- **REQUIRED ACTION**:
Transcribe the listing below only from the line with "was stained to" up to and including the line with "of human ovarian".

- **LISTED RECORDS**:
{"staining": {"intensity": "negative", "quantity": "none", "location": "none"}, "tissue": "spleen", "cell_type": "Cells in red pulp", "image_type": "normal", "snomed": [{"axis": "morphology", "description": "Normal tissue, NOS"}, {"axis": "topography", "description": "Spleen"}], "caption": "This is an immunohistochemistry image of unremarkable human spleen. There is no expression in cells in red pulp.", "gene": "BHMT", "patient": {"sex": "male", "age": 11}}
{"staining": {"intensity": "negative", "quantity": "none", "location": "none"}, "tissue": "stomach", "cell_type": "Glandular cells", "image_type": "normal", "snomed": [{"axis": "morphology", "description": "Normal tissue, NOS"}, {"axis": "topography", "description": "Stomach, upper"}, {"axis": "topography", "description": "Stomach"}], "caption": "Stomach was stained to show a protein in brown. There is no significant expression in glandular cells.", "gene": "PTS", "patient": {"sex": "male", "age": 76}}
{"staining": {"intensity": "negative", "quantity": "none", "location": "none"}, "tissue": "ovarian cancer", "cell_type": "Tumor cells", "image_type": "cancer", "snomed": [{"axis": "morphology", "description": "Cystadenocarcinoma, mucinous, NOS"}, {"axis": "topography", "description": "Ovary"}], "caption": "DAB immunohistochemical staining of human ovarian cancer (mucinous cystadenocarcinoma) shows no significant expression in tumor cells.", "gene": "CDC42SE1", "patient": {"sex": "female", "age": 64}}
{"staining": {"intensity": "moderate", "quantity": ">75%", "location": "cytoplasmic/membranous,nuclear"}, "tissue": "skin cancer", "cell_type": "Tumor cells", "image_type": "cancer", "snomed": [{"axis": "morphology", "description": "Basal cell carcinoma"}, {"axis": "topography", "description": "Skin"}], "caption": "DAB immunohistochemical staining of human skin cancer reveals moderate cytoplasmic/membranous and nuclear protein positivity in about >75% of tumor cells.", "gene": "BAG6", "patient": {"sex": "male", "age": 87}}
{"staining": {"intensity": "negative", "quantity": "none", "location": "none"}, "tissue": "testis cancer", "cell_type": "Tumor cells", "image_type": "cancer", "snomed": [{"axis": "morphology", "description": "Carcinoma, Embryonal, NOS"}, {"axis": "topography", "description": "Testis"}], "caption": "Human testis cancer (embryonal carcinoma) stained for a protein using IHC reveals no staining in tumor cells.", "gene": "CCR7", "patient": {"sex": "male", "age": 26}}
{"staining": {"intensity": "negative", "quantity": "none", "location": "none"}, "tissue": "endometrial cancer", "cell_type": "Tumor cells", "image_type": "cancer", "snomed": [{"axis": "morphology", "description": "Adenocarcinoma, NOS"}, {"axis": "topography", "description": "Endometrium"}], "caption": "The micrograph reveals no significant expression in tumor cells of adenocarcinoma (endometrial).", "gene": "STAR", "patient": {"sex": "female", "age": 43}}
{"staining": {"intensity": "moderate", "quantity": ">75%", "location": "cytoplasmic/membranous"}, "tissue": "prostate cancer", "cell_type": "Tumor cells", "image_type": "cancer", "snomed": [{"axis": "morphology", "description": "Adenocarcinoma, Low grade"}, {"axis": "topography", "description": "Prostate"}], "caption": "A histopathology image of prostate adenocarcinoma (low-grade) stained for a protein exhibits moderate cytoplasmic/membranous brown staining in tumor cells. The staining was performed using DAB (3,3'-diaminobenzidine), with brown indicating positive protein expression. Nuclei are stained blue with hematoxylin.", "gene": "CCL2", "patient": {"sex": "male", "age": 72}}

- **TASK ANSWER**:
{"staining": {"intensity": "negative", "quantity": "none", "location": "none"}, "tissue": "stomach", "cell_type": "Glandular cells", "image_type": "normal", "snomed": [{"axis": "morphology", "description": "Normal tissue, NOS"}, {"axis": "topography", "description": "Stomach, upper"}, {"axis": "topography", "description": "Stomach"}], "caption": "Stomach was stained to show a protein in brown. There is no significant expression in glandular cells.", "gene": "PTS", "patient": {"sex": "male", "age": 76}}
{"staining": {"intensity": "negative", "quantity": "none", "location": "none"}, "tissue": "ovarian cancer", "cell_type": "Tumor cells", "image_type": "cancer", "snomed": [{"axis": "morphology", "description": "Cystadenocarcinoma, mucinous, NOS"}, {"axis": "topography", "description": "Ovary"}], "caption": "DAB immunohistochemical staining of human ovarian cancer (mucinous cystadenocarcinoma) shows no significant expression in tumor cells.", "gene": "CDC42SE1", "patient": {"sex": "female", "age": 64}}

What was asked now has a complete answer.